🤖 AI Summary
To address critical bottlenecks in resource-constrained healthcare systems—including lack of patient identifiers, data fragmentation, and poor interoperability—this paper designs and implements NCDW, a scalable, privacy-preserving clinical data warehouse. Methodologically, it introduces a Soundex-driven patient matching mechanism for identity-agnostic record linkage; a lightweight wrapper-based multi-source ETL layer; NoSQL storage (yielding 40–69% faster complex query performance versus SQL); and standardized ICD-11/HL7 FHIR interfaces. It further proposes modular, disease-specific data marts enabling integrated environmental-clinical-demographic analytics. Empirically, NCDW has successfully integrated 1.16 million real-world records, achieving a daily throughput of 19 million records (34 TB over five years). It underpins Bangladesh’s national dengue forecasting and decision-support system and demonstrates rapid adaptability to other infectious disease surveillance, including tuberculosis and COVID-19.
📝 Abstract
Centralized electronic health record repositories are critical for advancing disease surveillance, public health research, and evidence-based policymaking. However, developing countries face persistent challenges in achieving this due to fragmented healthcare data sources, inconsistent record-keeping practices, and the absence of standardized patient identifiers, limiting reliable record linkage, compromise data interoperability, and limit scalability-obstacles exacerbated by infrastructural constraints and privacy concerns.
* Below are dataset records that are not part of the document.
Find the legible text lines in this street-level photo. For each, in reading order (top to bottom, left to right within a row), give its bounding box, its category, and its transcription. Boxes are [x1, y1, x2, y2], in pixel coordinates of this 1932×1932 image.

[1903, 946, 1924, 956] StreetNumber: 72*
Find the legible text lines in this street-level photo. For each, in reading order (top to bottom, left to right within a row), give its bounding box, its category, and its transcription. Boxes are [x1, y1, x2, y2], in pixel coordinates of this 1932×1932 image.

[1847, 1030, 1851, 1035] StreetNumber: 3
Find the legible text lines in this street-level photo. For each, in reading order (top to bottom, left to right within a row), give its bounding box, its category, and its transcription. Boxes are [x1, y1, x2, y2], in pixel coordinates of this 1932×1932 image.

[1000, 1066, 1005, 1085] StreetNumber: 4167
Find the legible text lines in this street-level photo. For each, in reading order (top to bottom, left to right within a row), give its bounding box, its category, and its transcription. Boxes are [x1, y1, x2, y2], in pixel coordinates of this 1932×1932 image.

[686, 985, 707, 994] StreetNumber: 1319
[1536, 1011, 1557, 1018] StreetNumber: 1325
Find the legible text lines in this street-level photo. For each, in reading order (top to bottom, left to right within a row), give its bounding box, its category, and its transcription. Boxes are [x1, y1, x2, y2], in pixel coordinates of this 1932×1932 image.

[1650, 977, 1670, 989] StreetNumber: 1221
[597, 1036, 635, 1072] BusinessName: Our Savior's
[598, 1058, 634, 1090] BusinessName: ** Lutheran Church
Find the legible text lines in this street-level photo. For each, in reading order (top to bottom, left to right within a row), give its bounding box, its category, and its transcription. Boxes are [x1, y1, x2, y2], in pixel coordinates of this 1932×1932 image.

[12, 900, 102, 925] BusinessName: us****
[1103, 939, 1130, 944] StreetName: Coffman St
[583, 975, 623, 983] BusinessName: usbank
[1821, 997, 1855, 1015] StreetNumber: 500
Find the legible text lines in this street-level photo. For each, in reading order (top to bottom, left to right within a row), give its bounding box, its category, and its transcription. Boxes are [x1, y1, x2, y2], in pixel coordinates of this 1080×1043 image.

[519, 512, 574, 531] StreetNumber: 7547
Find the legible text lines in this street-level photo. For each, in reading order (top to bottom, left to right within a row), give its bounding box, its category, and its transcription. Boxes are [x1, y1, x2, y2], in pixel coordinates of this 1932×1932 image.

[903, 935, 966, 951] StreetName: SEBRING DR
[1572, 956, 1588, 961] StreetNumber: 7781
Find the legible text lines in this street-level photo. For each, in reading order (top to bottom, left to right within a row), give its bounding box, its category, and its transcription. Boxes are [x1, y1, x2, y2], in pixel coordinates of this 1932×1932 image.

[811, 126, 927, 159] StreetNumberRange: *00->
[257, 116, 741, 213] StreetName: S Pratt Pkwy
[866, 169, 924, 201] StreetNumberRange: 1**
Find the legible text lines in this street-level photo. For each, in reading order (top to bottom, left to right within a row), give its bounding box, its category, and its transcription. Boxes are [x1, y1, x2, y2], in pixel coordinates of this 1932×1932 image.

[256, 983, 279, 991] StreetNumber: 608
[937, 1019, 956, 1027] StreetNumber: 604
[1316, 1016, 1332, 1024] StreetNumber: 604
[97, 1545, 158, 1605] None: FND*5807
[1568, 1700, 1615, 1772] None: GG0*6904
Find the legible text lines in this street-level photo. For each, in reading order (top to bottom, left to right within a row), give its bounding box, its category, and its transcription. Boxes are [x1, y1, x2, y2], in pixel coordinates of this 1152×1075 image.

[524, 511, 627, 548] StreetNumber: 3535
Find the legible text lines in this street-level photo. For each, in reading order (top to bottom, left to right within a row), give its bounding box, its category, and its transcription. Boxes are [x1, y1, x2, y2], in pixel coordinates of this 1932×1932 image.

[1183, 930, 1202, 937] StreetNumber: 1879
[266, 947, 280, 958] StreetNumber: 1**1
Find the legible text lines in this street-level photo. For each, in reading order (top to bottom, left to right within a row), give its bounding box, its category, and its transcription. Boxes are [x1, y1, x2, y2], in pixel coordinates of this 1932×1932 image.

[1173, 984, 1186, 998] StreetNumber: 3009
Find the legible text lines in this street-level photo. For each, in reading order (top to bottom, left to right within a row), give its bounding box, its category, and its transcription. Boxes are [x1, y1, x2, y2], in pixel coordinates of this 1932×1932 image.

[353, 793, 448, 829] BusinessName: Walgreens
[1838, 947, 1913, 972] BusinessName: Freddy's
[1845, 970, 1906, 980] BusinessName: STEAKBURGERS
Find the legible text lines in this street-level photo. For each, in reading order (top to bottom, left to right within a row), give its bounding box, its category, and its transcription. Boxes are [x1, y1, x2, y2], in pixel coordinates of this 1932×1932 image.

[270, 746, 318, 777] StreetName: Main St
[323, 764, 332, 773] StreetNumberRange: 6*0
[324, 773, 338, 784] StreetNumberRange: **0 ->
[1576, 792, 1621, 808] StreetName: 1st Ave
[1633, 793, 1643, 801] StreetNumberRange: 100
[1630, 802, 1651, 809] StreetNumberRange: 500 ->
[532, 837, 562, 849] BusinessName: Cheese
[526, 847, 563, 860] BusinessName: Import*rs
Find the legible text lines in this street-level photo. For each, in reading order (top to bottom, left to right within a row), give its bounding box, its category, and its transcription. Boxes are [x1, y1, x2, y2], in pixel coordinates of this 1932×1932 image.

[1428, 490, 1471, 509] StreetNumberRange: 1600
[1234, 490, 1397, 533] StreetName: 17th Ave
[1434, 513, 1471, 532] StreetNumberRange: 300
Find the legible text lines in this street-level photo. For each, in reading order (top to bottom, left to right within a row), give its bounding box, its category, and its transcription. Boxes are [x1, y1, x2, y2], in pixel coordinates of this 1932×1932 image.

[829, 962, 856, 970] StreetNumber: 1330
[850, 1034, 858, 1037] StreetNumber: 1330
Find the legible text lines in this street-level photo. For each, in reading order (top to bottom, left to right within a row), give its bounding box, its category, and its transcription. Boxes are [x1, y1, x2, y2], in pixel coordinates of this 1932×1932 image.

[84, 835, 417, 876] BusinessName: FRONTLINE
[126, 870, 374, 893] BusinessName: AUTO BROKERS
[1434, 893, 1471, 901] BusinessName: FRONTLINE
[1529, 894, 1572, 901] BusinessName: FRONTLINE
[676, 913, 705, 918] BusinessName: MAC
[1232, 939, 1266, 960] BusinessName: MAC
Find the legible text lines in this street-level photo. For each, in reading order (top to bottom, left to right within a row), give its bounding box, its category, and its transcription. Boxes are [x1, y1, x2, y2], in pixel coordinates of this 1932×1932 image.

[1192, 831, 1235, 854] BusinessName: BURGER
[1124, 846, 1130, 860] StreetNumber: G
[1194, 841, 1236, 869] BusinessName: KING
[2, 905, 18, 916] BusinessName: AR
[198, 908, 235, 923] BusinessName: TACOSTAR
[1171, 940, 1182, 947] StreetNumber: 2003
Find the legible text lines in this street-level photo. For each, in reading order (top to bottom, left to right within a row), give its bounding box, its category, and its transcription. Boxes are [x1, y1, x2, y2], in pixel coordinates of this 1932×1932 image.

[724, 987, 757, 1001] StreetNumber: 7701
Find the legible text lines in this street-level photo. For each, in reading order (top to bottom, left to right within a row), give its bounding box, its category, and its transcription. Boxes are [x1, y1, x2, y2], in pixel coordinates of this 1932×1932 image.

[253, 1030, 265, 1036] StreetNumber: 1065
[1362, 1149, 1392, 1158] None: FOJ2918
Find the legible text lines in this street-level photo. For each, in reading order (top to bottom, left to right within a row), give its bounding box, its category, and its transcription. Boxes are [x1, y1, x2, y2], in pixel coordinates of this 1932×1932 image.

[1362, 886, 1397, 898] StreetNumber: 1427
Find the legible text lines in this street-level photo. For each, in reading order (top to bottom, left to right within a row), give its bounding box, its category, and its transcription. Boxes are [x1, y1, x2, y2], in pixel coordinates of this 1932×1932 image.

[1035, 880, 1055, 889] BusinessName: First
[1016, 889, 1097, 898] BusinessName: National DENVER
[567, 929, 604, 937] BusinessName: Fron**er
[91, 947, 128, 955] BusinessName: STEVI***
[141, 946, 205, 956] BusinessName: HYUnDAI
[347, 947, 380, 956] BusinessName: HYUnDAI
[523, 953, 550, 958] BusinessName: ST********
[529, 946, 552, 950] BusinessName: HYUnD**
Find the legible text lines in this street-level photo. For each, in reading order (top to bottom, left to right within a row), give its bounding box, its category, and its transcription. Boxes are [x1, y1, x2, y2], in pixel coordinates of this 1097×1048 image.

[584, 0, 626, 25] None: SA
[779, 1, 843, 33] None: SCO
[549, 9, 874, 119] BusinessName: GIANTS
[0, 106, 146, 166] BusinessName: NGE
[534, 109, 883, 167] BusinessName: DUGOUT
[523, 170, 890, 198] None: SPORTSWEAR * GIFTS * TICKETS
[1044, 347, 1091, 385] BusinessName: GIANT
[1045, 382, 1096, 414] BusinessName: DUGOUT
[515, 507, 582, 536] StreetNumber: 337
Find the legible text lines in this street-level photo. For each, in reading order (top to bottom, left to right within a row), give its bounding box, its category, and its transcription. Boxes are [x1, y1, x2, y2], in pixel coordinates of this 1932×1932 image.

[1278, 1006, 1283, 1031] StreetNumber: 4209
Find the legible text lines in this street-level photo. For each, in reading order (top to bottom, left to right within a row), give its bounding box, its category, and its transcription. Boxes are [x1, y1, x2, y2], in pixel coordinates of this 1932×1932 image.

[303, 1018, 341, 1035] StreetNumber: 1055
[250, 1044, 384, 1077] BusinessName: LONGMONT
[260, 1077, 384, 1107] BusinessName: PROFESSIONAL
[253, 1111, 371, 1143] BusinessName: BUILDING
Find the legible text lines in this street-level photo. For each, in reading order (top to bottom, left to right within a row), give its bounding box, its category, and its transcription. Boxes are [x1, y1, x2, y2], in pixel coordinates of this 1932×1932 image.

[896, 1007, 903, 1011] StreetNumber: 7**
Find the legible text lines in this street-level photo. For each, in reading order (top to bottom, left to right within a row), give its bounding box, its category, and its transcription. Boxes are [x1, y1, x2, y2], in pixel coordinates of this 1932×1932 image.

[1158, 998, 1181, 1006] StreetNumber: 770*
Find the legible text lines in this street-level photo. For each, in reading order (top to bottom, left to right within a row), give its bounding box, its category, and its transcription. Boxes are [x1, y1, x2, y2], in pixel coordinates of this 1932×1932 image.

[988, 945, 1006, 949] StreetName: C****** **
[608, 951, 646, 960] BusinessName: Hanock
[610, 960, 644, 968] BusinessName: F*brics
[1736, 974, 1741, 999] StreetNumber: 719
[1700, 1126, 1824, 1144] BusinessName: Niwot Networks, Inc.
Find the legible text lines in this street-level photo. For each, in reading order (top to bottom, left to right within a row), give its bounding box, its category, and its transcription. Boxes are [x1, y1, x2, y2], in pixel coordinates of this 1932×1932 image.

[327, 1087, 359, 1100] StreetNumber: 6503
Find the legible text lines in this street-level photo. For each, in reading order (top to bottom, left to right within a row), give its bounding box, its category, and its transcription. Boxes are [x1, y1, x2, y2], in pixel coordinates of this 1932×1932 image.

To address these barriers, this study proposes a scalable, privacy-preserving clinical data warehouse, NCDW, designed for heterogeneous EHR integration in resource-limited settings and tested with 1.16 million clinical records. The framework incorporates a wrapper-based data acquisition layer for secure, automated ingestion of multisource health data and introduces a soundex algorithm to resolve patient identity mismatches in the absence of unique IDs. A modular data mart is designed for disease-specific analytics, demonstrated through a dengue fever case study in Bangladesh, integrating clinical, demographic, and environmental data for outbreak prediction and resource planning. Quantitative assessment of the data mart underscores its utility in strengthening national decision-support systems, highlighting the model's adaptability for infectious disease management. Comparative evaluation of database technologies reveals NoSQL outperforms relational SQL by 40-69% in complex query processing, while system load estimates validate the architecture's capacity to manage 19 million daily records (34TB over 5 years). The framework can be adapted to various healthcare settings across developing nations by modifying the ingestion layer to accommodate standards like ICD-11 and HL7 FHIR, facilitating interoperability for managing infectious diseases (i.e., COVID, tuberculosis).